*** Opening of THE INPUT ***

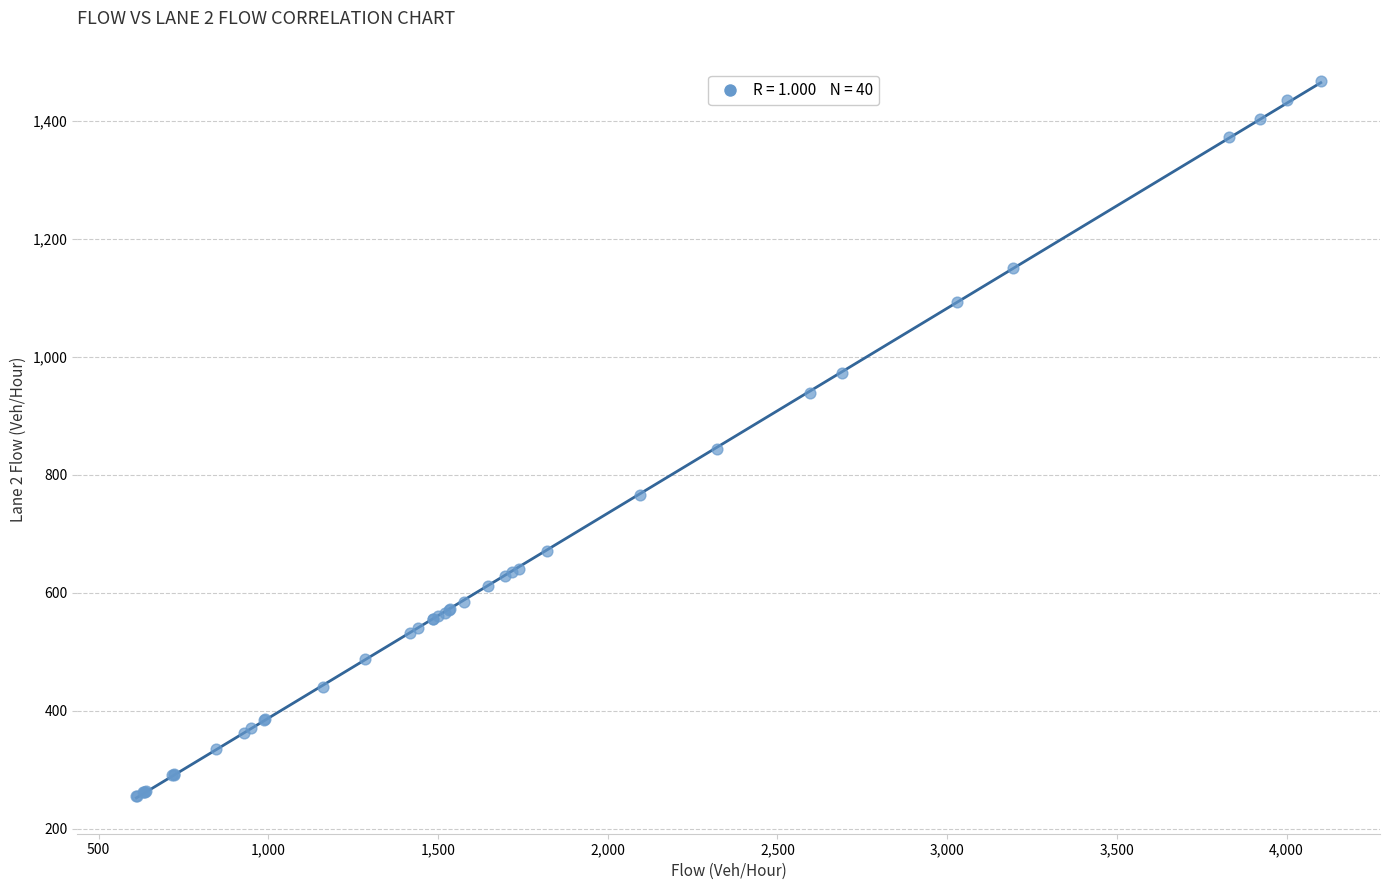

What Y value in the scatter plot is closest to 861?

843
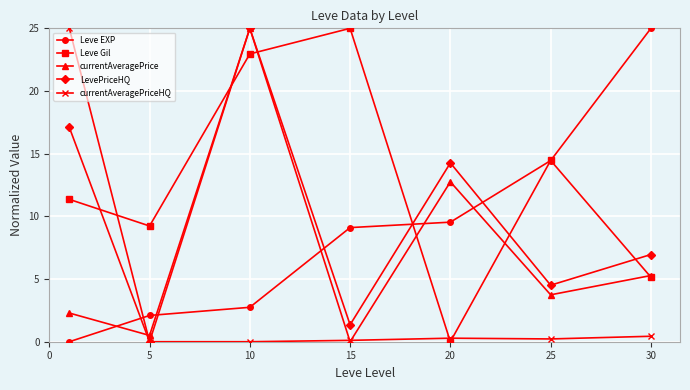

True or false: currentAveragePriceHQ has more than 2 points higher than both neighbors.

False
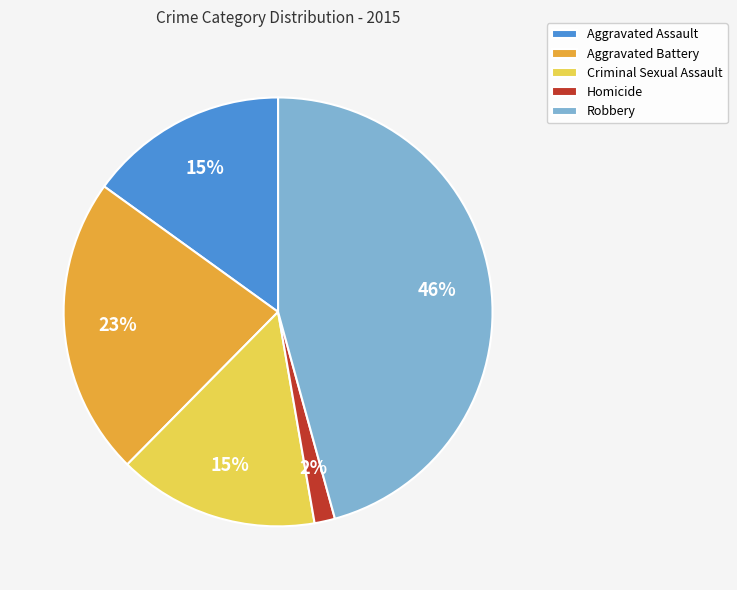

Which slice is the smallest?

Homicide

*** Close of THE INPUT ***
*** Opening of THE INPUT ***

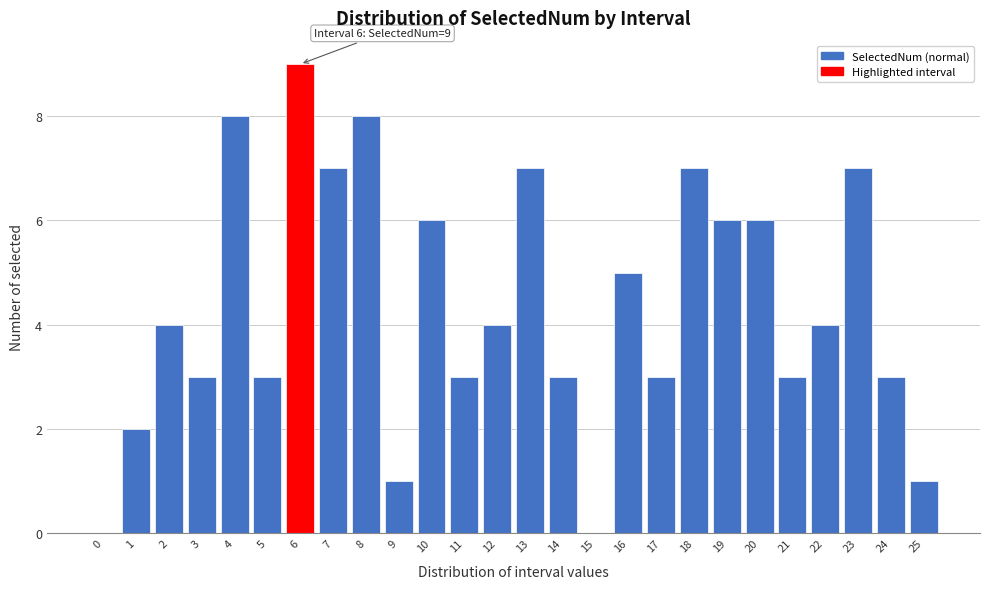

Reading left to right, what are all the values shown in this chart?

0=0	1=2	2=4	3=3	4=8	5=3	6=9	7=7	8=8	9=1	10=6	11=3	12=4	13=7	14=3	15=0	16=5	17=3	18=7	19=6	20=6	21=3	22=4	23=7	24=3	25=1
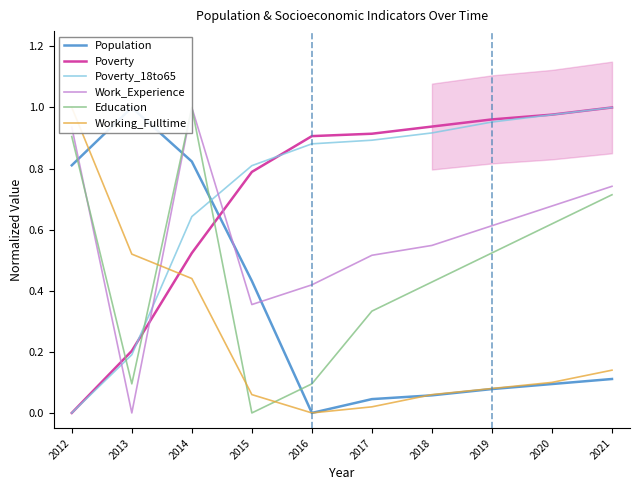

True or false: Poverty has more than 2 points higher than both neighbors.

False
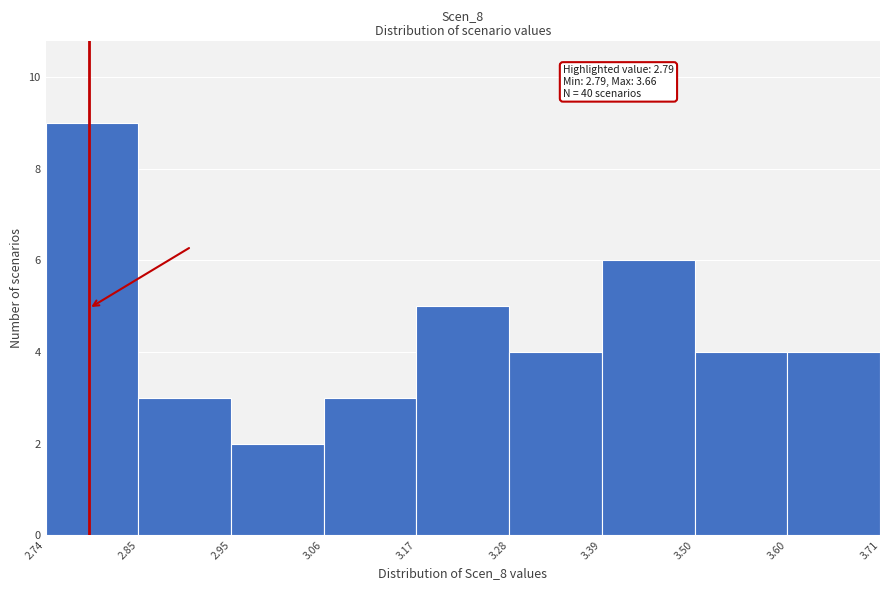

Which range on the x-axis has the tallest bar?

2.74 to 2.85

*** Close of THE INPUT ***

TASK PROMPT -> Select every line in the data above that contains the word "both", and copy each of those lines unchanged.

EXERCISE ANSWER ->
True or false: currentAveragePriceHQ has more than 2 points higher than both neighbors.
True or false: Poverty has more than 2 points higher than both neighbors.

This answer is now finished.